From obscurity to oblivion

That’s what took Sampson to Montana Tech, where he went 7-20 his first season (Sampson exaggerates slightly, declaring his record to be 4-22), 0-15 in the Frontier Conference.

“(Longtime Michigan State coach) Jud Heathcote called me up the day after that season ended. Jud calls up and said, ‘Hey, Kel, I just want to congratulate you. You’re the only coach in captivity that possibly could have taken Montana Tech from obscurity to oblivion. Got to go, Kel.’ True story.”

“They hired me as their basketball coach because it was not important,” he says. “If it had been important, they would never have hired me (laughter). Everybody there that played, every student, was an engineer. I could never have gotten into school there, and I’m coaching those guys in basketball. I think every curriculum required 30 credits of math, metallurgical engineering, petroleum engineering, mining engineering. Yeah, I could never go to school there. I felt a lot of those guys that were seniors were older than I was, or the same age. I was 24. They were in their fifth or sixth year because they were doing something extra onto their curriculums.”

If there was a conflict with classes, there was no question which came first, and it wasn’t the one most modern basketball fans would think.

“‘Coach, I can’t make practice today.’ They didn’t ask me.
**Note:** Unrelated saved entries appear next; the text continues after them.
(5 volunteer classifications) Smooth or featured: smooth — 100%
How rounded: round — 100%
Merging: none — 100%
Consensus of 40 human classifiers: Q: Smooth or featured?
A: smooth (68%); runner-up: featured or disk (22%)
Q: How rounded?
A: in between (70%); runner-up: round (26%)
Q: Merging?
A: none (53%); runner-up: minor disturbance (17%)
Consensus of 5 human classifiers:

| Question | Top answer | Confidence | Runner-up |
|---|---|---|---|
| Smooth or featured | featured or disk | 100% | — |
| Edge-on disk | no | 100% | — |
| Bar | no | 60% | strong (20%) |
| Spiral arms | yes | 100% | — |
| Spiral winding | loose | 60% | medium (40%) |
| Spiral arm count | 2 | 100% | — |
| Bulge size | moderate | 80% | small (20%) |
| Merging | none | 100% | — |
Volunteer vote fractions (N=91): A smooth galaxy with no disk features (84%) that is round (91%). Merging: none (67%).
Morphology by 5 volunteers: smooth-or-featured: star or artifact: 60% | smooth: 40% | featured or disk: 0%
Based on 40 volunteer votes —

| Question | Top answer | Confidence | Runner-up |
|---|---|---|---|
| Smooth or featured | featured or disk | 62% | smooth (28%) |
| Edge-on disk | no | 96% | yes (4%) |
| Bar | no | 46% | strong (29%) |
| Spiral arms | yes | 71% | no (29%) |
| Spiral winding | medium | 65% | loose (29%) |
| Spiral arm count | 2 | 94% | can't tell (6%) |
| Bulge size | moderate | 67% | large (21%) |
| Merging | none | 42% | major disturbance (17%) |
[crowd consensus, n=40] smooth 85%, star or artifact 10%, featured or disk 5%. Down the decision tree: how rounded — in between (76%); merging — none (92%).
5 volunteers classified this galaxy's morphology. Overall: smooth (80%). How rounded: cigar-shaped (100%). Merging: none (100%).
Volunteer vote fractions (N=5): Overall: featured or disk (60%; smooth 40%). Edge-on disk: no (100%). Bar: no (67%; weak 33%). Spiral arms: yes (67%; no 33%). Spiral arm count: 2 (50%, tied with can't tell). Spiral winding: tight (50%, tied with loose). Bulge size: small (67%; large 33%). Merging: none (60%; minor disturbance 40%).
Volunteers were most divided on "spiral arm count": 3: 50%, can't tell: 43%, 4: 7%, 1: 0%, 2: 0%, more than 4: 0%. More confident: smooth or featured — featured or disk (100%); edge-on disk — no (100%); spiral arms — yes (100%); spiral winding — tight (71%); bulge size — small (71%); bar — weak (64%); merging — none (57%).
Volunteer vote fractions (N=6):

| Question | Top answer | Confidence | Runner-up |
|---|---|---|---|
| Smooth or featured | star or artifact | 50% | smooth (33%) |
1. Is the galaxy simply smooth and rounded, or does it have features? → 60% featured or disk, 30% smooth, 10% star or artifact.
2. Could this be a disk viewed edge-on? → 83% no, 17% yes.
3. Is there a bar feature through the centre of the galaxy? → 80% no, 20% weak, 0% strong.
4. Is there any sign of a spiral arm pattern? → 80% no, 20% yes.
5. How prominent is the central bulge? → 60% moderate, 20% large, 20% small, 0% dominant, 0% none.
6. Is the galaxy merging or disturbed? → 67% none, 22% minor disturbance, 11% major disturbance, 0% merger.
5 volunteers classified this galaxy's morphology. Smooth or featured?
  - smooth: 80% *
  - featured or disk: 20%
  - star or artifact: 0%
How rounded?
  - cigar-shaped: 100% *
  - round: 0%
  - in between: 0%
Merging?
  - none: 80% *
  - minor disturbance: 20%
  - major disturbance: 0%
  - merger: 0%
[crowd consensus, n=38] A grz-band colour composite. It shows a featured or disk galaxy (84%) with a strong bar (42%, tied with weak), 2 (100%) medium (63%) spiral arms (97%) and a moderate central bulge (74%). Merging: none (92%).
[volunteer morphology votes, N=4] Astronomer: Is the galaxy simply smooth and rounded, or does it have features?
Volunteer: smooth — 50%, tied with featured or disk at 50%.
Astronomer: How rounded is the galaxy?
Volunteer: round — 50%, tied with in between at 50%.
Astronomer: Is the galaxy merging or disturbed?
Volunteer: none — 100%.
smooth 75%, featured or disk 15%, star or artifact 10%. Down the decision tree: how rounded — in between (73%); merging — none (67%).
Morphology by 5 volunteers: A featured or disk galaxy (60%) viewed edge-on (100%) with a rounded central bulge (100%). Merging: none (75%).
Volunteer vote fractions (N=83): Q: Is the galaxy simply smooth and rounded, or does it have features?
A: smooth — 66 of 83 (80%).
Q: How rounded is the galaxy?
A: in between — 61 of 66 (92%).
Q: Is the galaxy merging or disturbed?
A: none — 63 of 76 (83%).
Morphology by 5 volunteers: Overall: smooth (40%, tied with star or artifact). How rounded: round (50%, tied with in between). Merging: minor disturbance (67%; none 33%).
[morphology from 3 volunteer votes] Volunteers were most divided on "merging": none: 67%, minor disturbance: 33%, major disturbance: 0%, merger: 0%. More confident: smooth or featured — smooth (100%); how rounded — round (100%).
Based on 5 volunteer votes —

They just said, ‘Hey, I’m not going to be at practice today.’  Sometimes we’d only have seven on a road trip, which meant we didn’t have to take a bus, we would just go to motor pool, they’d give me the keys to the van. No credit cards, I’d have enough money to go fill. They knew how far the trip was, so they gave me enough money to get gas. I had to turn had all the receipts for those trips.”

It didn’t take long for Sampson to lift the program out of the depths of oblivion, however. He strung together three straight 22-win seasons, then moved on to Washington State. He would move on to Oklahoma and Indiana before arriving at Houston, and at the doorstep of a national title with back-to-back Final Four appearances.

Still, as far as Kelvin Sampson has come, he hasn’t forgotten his North Carolina roots, or his father, who planted them.

“He was inducted into the North Carolina High School Coaches Hall of Fame. I don’t remember the year. I was coaching at Oklahoma. I remember flying in for it,” he says. “I realized the same year he was inducted, David Thompson’s high school coach in Shelby and Dominique Wilkins’ high school coach in Little Washington and John Willie Sampson from little old Pembroke. I said, ‘You know, the coach from Shelby Crest’s best player was David Thompson. Coach from Little Washington’s best player was Dominique Wilkins. One of (dad’s) best players was me. That probably tells you why he got in the Hall of Fame.”

That, and the toughess that has players throwing themselves on the ground—floor—more than a half century later.

“It’s not for everybody,” Sampson says of his drill, “but it is for the ones that are here.”